De prime abord, la symbolique et les péripéties vécues par les personnages d’À l’état libre véhiculent un discours simple et direct : la dénonciation d’une société où les inégalités de toute nature prospèrent toujours à l’heure de la mondialisation. Omniprésentes, la violence et la résignation contribuent largement à l’immuabilité des choses. Quand le fort n’abuse pas purement et simplement du faible, c’est l’incompréhension qui règne. Et toute élévation ne s’obtient qu’au prix d’exceptionnelles quantités de chance et de courage. Ceux qui tentent de combattre ce déterminisme suscitent assez d’empathie et de curiosité pour être suivis sans lassitude tout au long des 301 pages. Leurs caractères, voire leurs défauts, sont divers et complexes – par essence, un opprimé n’est pas plus gentil qu’un riche n’est un salaud. Ouf.

Du réel bien relevé

À l’évidence, l’environnement particulier d’une Inde méconnue de beaucoup – dont je suis – renforce l’attrait de cette lecture. La prose de Neel Mukherjee est bien plus concrète que lyrique, dessinant dans le détail la pollution envahissante, les ruines urbaines, les bidonvilles inextricables, les masures en parpaings et les logements de standing, nommant quantité d’outils, objets, plats, épices ou végétaux locaux, et égrénant des tâches répétées au quotidien.

« Il y avait d’autres règles, plus subtiles, qu’on lui transmit par un procédé qui lui échappait, son esprit n’enregistrant que les interdictions. Elle devait faire le lit, mais pas s’y asseoir, encore moins s’y étendre. Si jamais pour atteindre un coin, border le drap, ou aplanir un pli par exemple, elle était obligée de s’étendre en partie ou d’y poser une partie de son corps – les genoux, le torse ou les hanches -, alors elle devait se servir d’un balai spécial, et taper très fort sur les endroits que son corps avait effleurés. Jamais cette règle n’avait été dite, pas plus qu’une domestique n’aurait envisagé de s’étendre sur le lit du maître, ou de la maîtresse. Et bien qu’elle n’ait jamais enfreint cette règle cardinale – en fait, aucune règle ne le lui interdisait, mais cet acte était tout simplement impensable, donc ça ne lui était jamais venu à l’esprit -, une fois elle fut réprimendée par Pratima, qui avait trouvé la trace de la paume de Milly à la surface du lit.
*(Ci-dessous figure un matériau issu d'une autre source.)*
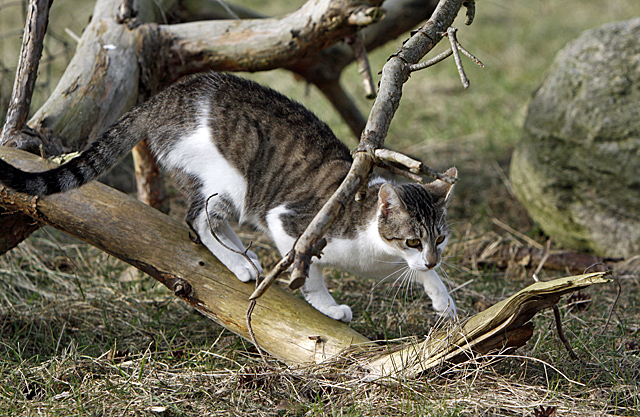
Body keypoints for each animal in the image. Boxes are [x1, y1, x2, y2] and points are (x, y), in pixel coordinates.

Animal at [1, 72, 460, 322]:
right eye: (412, 240)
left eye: (440, 239)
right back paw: (240, 264)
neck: (375, 251)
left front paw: (442, 298)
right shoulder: (289, 221)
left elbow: (423, 276)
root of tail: (164, 97)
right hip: (230, 178)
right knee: (198, 219)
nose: (430, 257)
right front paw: (328, 308)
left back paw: (246, 257)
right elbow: (308, 270)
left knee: (209, 219)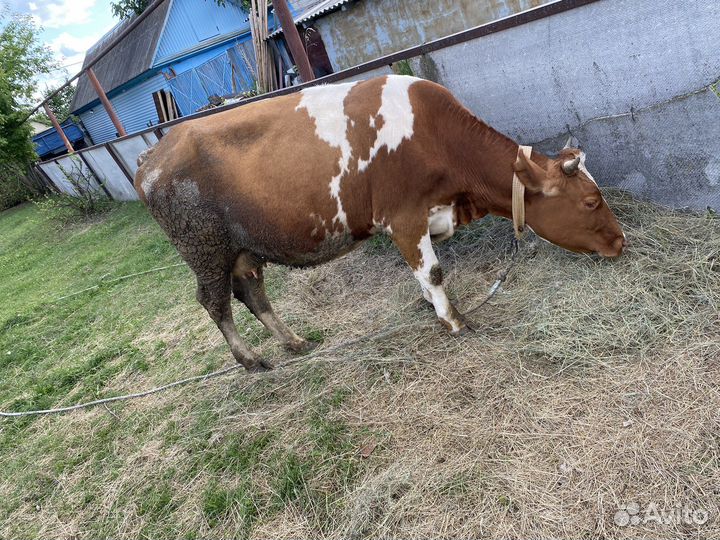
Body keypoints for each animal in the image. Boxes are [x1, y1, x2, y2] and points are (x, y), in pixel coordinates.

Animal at [135, 75, 626, 372]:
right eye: (590, 200)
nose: (621, 241)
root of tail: (153, 154)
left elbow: (421, 272)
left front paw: (430, 305)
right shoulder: (404, 214)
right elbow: (434, 270)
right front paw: (454, 321)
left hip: (242, 247)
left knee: (252, 293)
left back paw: (294, 342)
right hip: (204, 247)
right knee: (214, 302)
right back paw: (252, 359)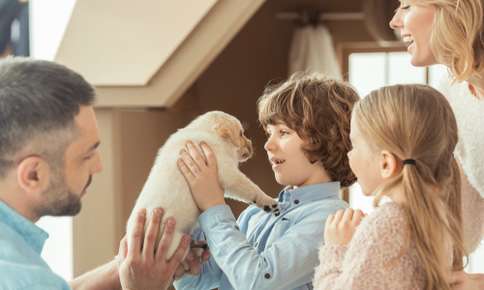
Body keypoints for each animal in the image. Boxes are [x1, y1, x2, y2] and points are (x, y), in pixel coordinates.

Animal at [126, 110, 278, 258]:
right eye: (241, 134)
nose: (251, 144)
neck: (208, 133)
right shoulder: (228, 173)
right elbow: (251, 188)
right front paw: (269, 202)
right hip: (174, 243)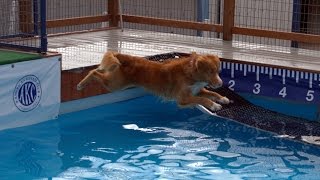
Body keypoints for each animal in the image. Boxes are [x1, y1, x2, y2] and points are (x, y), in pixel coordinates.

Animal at [79, 51, 231, 111]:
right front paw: (214, 105)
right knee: (93, 72)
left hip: (114, 81)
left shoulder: (197, 90)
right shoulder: (183, 98)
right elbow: (203, 99)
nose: (220, 83)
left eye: (218, 71)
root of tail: (124, 56)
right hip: (115, 85)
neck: (191, 74)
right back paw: (81, 84)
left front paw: (222, 98)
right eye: (210, 72)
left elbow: (211, 94)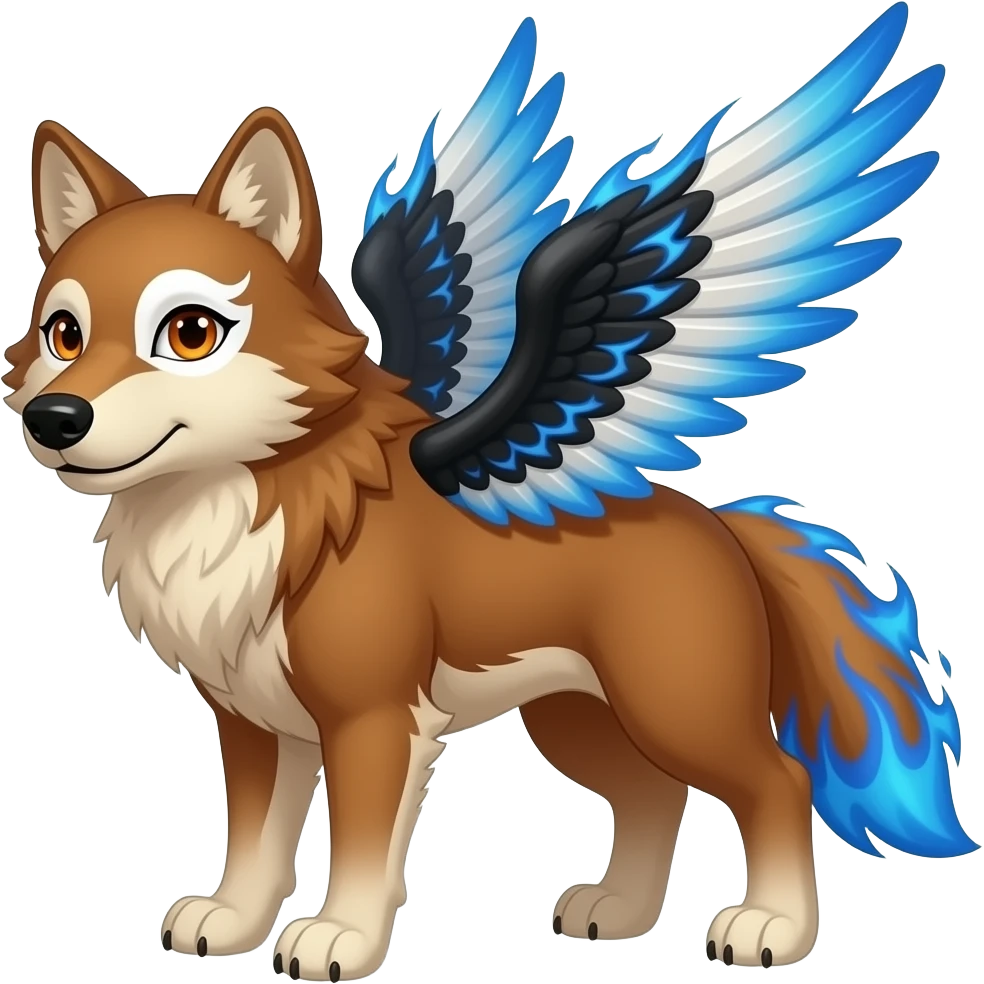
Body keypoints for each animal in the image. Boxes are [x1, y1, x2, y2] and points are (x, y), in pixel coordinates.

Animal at [5, 4, 973, 980]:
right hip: (578, 720)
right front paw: (235, 922)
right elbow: (255, 839)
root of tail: (721, 529)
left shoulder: (372, 719)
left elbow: (361, 844)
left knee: (776, 780)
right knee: (653, 795)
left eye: (191, 332)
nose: (55, 417)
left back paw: (772, 925)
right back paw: (620, 910)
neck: (259, 506)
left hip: (676, 706)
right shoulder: (254, 721)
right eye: (62, 333)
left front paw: (341, 938)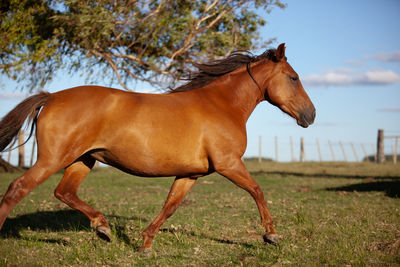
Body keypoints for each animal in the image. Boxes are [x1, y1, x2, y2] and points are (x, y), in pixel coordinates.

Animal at [0, 44, 316, 253]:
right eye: (294, 77)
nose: (311, 115)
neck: (222, 105)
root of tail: (52, 97)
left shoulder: (191, 174)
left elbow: (170, 206)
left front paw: (145, 243)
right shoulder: (228, 164)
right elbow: (257, 190)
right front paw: (271, 235)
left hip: (82, 160)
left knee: (63, 192)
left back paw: (103, 228)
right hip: (53, 159)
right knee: (17, 188)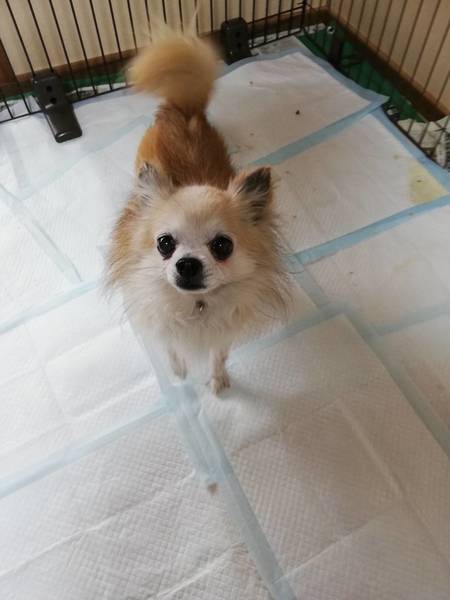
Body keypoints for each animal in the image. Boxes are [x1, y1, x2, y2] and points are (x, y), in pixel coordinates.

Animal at [106, 27, 290, 394]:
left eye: (222, 246)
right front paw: (179, 371)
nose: (188, 263)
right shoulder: (163, 324)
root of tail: (183, 110)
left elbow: (218, 356)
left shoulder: (223, 333)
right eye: (164, 243)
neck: (196, 306)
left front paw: (218, 381)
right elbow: (172, 349)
Sans doute avait-elle poé la main là pour déplacer un coin du matelas ; mais depuis elle avait bien veillé à effacer toute trace de son passage. »
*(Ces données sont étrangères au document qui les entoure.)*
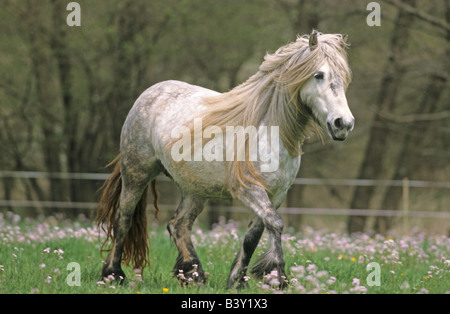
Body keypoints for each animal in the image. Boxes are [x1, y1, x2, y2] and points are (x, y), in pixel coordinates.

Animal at [96, 30, 356, 288]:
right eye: (319, 74)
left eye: (344, 77)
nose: (343, 124)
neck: (269, 129)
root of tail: (150, 92)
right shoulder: (250, 189)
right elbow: (275, 223)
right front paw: (277, 276)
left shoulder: (275, 195)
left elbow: (253, 236)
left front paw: (238, 281)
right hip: (136, 174)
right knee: (123, 219)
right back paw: (113, 274)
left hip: (194, 189)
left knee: (179, 225)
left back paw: (193, 275)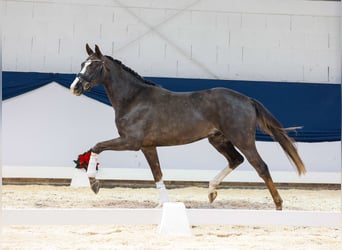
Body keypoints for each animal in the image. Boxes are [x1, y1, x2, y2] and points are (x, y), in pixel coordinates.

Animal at [71, 44, 306, 210]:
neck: (134, 99)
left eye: (94, 65)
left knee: (260, 166)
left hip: (243, 139)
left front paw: (94, 185)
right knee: (235, 160)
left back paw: (278, 205)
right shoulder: (147, 146)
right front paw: (163, 204)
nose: (75, 87)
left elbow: (96, 146)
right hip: (218, 139)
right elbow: (157, 174)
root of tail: (247, 99)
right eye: (82, 63)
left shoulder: (131, 142)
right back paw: (211, 192)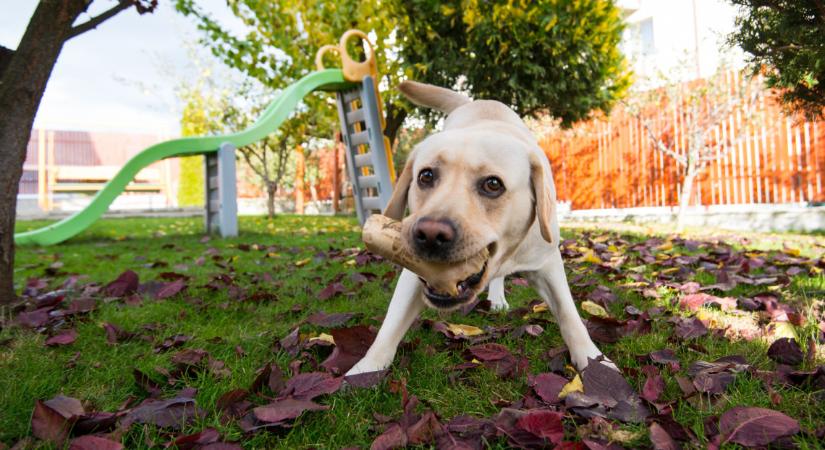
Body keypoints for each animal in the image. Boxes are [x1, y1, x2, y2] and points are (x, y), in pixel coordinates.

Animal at [344, 81, 608, 376]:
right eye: (426, 176)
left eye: (493, 184)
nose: (430, 235)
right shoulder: (414, 273)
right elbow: (391, 324)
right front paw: (365, 370)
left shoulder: (548, 263)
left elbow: (569, 314)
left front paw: (596, 362)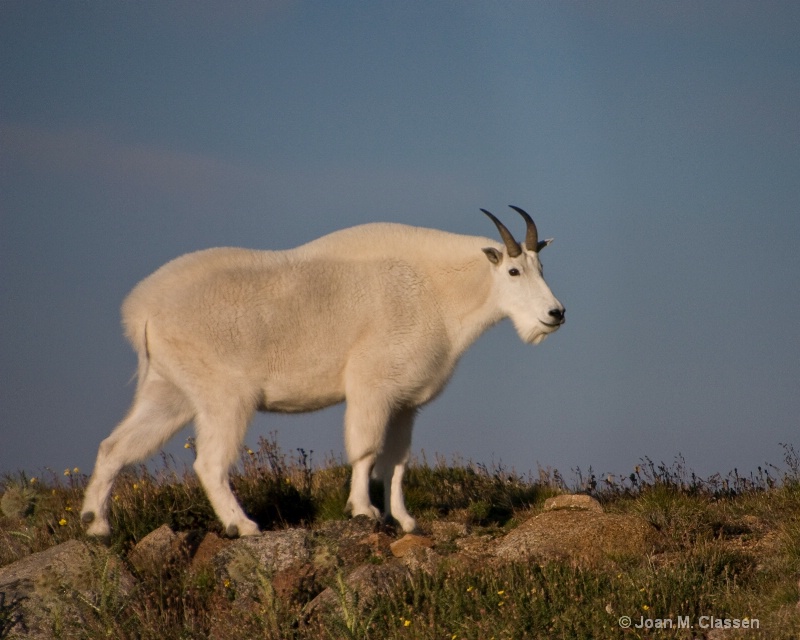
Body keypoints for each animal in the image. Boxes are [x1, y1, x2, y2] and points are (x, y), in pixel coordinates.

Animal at [81, 208, 564, 536]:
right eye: (514, 270)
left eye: (542, 268)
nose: (555, 313)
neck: (436, 290)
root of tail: (140, 311)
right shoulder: (371, 385)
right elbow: (366, 450)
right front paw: (363, 511)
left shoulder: (406, 401)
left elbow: (397, 461)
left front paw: (405, 520)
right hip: (225, 394)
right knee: (209, 463)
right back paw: (244, 526)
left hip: (169, 390)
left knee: (115, 446)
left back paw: (95, 523)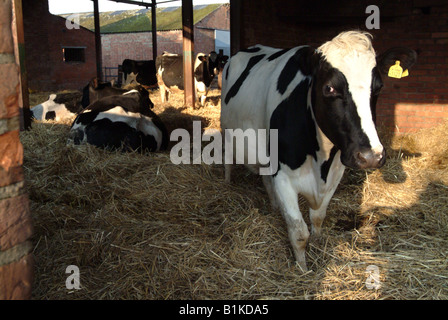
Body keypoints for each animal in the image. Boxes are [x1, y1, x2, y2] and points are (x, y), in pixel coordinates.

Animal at [220, 30, 416, 270]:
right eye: (329, 88)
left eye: (379, 87)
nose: (370, 156)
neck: (321, 162)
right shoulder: (284, 177)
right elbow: (298, 232)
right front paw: (303, 270)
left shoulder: (335, 174)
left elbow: (318, 218)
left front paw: (319, 242)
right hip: (227, 132)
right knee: (228, 160)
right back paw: (228, 182)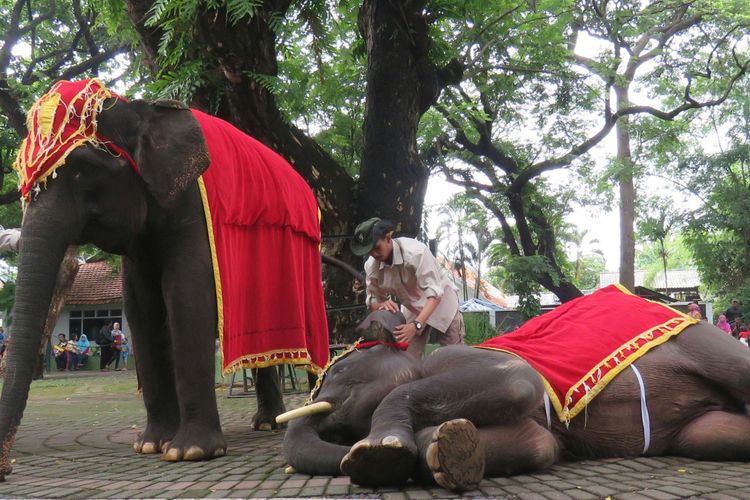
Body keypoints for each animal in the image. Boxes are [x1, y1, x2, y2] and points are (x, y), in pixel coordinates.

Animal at [0, 79, 328, 480]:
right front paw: (149, 445)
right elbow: (140, 310)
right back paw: (266, 423)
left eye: (82, 169)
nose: (6, 467)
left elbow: (186, 298)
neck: (136, 108)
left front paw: (190, 452)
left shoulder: (191, 209)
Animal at [280, 288, 750, 490]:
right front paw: (444, 449)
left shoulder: (468, 361)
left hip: (702, 339)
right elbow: (537, 444)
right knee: (712, 436)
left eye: (341, 371)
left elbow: (518, 382)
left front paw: (380, 454)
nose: (339, 433)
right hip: (700, 423)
L’auteur est à son aise dans la description sans concessions du réel, mais se montre capable d’ironie dans sa peinture des rapports sociaux, voire d’un humour aussi absurde que désespéré lorsqu’il s’agit de décrire une visite dans un hôpital de campagne. Il fait évoluer le style, le temps et le point de vue de la narration au fil des chapitres, servi par une traduction française de bon niveau (malgré un ou deux pains de conjugaison ; ce sont des choses qui arrivent). Et les rares moments de grâce qu’il distille dans les pages d’À l’état libre tapent juste, parfois dans des circonstances inattendues, tel un long voyage dans un train bondé.
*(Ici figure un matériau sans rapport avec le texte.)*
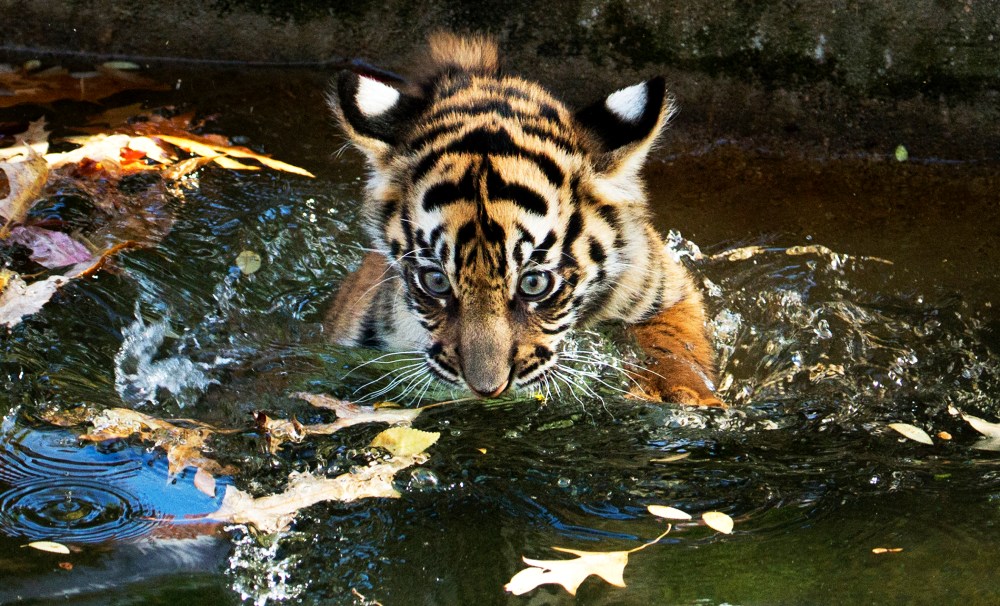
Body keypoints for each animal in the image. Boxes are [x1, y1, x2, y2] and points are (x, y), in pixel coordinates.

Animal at [324, 33, 721, 406]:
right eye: (436, 281)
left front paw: (683, 395)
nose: (487, 389)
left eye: (534, 284)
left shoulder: (664, 288)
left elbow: (673, 343)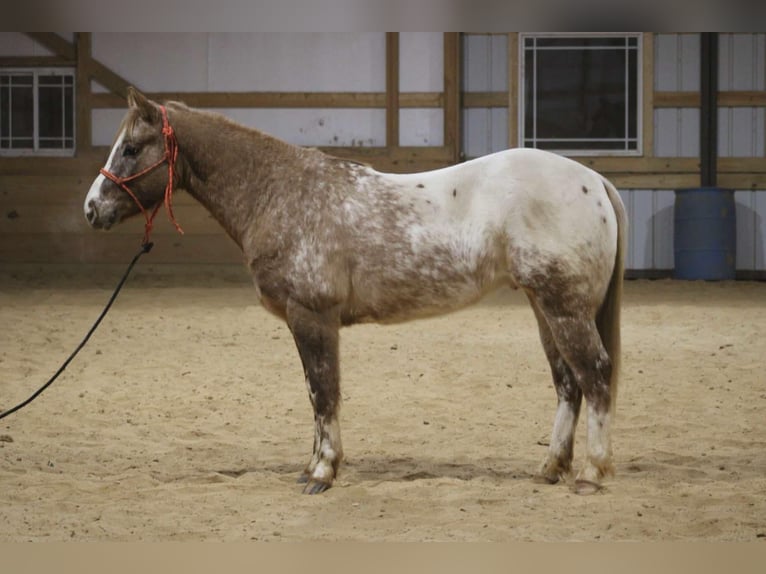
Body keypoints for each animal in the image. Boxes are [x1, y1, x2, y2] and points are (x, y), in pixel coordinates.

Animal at [84, 87, 626, 495]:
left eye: (131, 148)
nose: (92, 208)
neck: (280, 193)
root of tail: (594, 180)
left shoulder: (312, 316)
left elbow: (324, 392)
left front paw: (323, 473)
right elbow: (315, 393)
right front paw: (312, 466)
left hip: (564, 308)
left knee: (595, 376)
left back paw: (591, 474)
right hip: (544, 307)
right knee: (568, 383)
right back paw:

Toujours loin d’une émancipation

Les habitués de 130 livres auront relevé l’exotisme d’un tel roman, après tant de chroniques évoquant des livres français et anglo-saxons. Un semblant d’intégrité m’oblige à rappeler qu’il s’agit de l’envoi spontané d’un service presse, celui des éditions Piranha, que je remercie pour la découverte. Entre autres, À l’état libre eut droit aux honneurs du Guardian, de la National Public Radio américaine et du New York Times. Il est heureux que des éditeurs indépendants fassent connaître de tels textes au public français. Me voilà sans doute mieux au fait des contrastes et dissonances de l’Inde contemporaine, à défaut d’être rassuré sur l’émancipation induite par son supposé état de liberté.